Pensamos en cosas, como un distrito financiero desierto.
Hasta que alguien nos recuerda que está prohibido imaginar asuntos en las áreas municipales.
Cap. 16
Un amigo del que he olvidado todo, salvo que actuaba hace mucho en videojuegos,
me enseñó la fórmula para escapar de cualquier sitio.
Basta con ponerse tan triste que se confunda suicidarse con caminar,
escogiendo siempre caminar.
Adiós, aves alegóricas,
sigan acostándose con los que pierden la tarde leyendo sobre la farándula.
Percibir bien, entender mal, es mi concubina.
Y lo que le gustaría a cualquiera en este instante, todavía más que comer lentamente otro plátano,
es ser un helipuerto para el primer pensamiento que tienen en su día de franco los otros.

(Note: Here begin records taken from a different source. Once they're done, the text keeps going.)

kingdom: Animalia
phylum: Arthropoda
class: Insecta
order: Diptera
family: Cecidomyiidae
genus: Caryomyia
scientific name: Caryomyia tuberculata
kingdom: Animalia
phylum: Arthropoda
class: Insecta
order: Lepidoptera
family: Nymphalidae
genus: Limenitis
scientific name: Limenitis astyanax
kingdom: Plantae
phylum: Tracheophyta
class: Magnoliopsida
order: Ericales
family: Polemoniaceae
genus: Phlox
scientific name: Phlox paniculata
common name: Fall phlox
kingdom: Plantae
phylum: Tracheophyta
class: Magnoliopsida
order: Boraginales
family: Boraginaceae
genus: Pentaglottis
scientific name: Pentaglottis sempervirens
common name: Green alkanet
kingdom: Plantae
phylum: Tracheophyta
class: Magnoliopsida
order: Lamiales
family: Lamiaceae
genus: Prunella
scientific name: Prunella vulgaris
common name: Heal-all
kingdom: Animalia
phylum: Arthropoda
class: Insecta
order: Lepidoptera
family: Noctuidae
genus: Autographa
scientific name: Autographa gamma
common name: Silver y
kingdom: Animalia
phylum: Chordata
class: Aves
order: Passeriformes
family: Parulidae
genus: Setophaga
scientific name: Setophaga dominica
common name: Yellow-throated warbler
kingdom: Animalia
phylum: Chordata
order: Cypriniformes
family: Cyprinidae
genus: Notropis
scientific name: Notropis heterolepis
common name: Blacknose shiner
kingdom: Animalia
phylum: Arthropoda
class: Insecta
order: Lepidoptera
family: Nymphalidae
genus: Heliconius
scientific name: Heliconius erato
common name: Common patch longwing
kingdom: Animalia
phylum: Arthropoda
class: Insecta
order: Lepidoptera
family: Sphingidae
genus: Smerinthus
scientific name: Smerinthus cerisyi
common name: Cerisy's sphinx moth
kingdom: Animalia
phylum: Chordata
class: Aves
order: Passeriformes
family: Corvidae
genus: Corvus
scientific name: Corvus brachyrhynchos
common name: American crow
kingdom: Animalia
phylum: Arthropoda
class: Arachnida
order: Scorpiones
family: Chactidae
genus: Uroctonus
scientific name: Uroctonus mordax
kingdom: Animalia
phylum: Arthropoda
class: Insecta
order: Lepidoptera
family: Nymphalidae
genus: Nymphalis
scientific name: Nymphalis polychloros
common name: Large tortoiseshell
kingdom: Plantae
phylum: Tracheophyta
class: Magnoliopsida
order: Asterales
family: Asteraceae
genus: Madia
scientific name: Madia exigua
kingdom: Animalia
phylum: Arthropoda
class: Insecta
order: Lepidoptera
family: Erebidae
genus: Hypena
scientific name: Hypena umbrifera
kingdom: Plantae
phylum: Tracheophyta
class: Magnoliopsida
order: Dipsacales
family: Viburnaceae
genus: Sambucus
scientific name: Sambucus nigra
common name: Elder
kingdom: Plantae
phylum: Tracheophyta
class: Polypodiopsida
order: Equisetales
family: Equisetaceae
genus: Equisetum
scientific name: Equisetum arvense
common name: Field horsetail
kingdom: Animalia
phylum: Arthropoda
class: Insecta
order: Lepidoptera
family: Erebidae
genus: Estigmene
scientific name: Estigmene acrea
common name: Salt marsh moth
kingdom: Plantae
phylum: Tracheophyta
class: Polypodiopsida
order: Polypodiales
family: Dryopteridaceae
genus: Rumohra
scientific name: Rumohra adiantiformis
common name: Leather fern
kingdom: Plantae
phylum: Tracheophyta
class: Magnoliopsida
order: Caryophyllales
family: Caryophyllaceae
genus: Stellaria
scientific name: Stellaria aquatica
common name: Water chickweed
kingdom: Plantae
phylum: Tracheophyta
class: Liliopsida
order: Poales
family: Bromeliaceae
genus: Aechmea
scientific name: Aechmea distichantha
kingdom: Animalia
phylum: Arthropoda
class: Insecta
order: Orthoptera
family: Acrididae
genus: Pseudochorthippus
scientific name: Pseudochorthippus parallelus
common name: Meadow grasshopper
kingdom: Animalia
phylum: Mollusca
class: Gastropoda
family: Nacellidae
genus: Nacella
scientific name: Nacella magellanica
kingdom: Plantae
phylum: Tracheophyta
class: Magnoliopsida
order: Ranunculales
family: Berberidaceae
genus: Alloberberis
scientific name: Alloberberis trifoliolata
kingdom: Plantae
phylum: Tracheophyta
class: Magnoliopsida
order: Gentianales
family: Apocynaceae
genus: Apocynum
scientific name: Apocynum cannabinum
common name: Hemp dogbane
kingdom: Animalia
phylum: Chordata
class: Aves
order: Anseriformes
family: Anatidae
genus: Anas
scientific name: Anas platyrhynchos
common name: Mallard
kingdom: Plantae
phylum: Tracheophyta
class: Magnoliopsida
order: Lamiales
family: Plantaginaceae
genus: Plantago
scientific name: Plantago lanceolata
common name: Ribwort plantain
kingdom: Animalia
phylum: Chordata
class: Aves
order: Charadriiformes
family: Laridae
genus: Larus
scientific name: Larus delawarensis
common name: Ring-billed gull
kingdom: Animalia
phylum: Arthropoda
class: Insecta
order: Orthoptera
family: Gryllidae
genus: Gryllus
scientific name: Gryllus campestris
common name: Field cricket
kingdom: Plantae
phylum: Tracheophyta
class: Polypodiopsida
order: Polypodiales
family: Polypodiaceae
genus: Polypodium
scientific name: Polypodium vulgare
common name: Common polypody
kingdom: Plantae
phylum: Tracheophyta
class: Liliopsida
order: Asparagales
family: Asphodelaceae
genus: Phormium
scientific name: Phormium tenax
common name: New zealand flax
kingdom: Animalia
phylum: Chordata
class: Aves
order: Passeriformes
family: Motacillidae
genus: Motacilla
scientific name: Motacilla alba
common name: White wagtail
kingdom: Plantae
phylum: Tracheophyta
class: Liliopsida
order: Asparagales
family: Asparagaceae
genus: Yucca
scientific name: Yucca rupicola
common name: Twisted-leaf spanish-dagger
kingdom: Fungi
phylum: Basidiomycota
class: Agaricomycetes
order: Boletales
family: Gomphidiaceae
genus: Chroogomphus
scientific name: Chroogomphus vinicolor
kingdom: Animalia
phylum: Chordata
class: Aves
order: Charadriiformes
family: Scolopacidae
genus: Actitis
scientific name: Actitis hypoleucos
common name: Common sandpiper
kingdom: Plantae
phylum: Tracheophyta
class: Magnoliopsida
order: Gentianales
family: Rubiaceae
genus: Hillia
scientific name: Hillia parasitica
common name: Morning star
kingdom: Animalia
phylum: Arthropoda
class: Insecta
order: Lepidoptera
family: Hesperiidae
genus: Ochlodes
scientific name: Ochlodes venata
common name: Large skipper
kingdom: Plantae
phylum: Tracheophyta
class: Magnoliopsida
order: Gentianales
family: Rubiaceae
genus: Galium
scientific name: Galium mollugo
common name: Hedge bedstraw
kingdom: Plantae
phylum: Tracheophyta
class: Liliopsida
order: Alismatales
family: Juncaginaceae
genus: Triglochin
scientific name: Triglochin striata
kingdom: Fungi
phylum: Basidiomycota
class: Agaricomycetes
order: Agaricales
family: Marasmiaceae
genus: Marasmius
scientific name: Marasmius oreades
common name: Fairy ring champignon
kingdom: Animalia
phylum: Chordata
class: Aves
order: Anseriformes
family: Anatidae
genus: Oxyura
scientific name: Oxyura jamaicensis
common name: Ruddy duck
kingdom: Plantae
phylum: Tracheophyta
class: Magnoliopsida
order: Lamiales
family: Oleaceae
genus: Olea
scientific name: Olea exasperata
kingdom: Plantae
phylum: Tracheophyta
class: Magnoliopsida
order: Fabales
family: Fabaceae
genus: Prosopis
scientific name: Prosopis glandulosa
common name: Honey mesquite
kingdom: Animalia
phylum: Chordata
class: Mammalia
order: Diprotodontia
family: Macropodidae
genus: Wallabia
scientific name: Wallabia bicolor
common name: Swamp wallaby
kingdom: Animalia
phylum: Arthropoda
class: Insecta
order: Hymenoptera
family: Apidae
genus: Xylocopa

Con certeza pensaron en vagabundear,
un poco horrorizados, al espiar las calles, de encontrarlas en estado de feto,
recién por existir.
Esto me recuerda algo lo que narra mi hermana las veces que la acompaño hasta la puerta
de la parroquia; cuando entraba a UCI
sus canarios le dijeron en coro a nuestro padre que ya era completamente libre,
sobre todo y únicamente de cantar.
Quien camina, por supuesto tararea,
desde luego la letra esquiva de canciones extranjeras
y como no entiendo nada, pero converso por tiempo indefinido amablemente
con sus palabras, puedo denominarme un chofer.
El taxista de a pie,
con sus gringos, las estupefacciones.
Ellos preguntan si asimismo yo soy siquiera un poco libre
pues cada vez que sigo a ciegas la libertad, cojo a la derecha por O’Hara, entro al pasaje
de las cafeterías y desemboco directo frente al mar.
Cambiemos de ruta, nada más por estética.
Todos tenemos una deformación craneana por una misma resonancia: una vida que se inicia en la ribera.